Slapstick Formalism: Process, Project, Object
Edited by Lukas Feireiss, 24 x 32cm, 432 pages, full color offset, softcover, co-published with Dokument Press
Language: english
Brad Downey is a Berlin-based, Kentucky-born artist who has made radical and inspiring artworks all across the globe. This 432 pages thick catalogue presents the first full assessment of these works: sculptures, architecture, performances, installations, films, drawings, collages, and activism, each having found its inspiration in the objects and activities of daily life.
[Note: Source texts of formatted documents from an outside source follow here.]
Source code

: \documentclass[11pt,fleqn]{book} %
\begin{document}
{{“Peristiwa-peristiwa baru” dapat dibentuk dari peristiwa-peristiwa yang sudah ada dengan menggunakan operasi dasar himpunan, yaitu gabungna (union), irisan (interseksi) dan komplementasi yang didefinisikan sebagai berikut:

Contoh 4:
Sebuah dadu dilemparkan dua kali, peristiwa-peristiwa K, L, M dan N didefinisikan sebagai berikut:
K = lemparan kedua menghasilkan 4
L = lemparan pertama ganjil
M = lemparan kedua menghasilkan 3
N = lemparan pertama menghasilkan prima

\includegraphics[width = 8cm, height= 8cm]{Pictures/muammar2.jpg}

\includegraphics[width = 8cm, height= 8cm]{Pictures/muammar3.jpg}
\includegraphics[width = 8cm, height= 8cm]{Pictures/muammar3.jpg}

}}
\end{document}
With humour, sensitivity, and insight, Downey examines the fabric of our cities, our countryside, our holy sites, and our forgotten margins and disputed borders. In doing so, he weaves new narratives into their chaotic patterns and makes vague the divisions between art and the everyday.
This book was conceived in close collaboration with the artist, edited by Lukas Feireiss and contains texts by Jimmie Durham, Hrag Vartanian, Alain Bieber, Rafael Schacter, Matthew Murphy, Angelique Spaninks, Jennifer Thatcher, Marc Wellmann, and Ed Zipco.
Downey is one of the free people. Not a throw-back but slightly out-of-place in these controlled times. He is from the US and so carries that weight around, but lightly, as though it is not such a burden as we know it to be. It is a kind of mentally athletic suppleness he has.
If he encounters a fence, a wall, a barrier of any kind, his impulse seems to be to poke a hole in it. Then he can hang some art in the hole. But his ideas about what constitutes art are completely free, unfettered, and uncontrolled.
I love the way your work accumulates in book-form, the seemingly random and incidental gradually revealing a pattern, like a method to the madness, the disruptive topography of an aesthetic crime wave.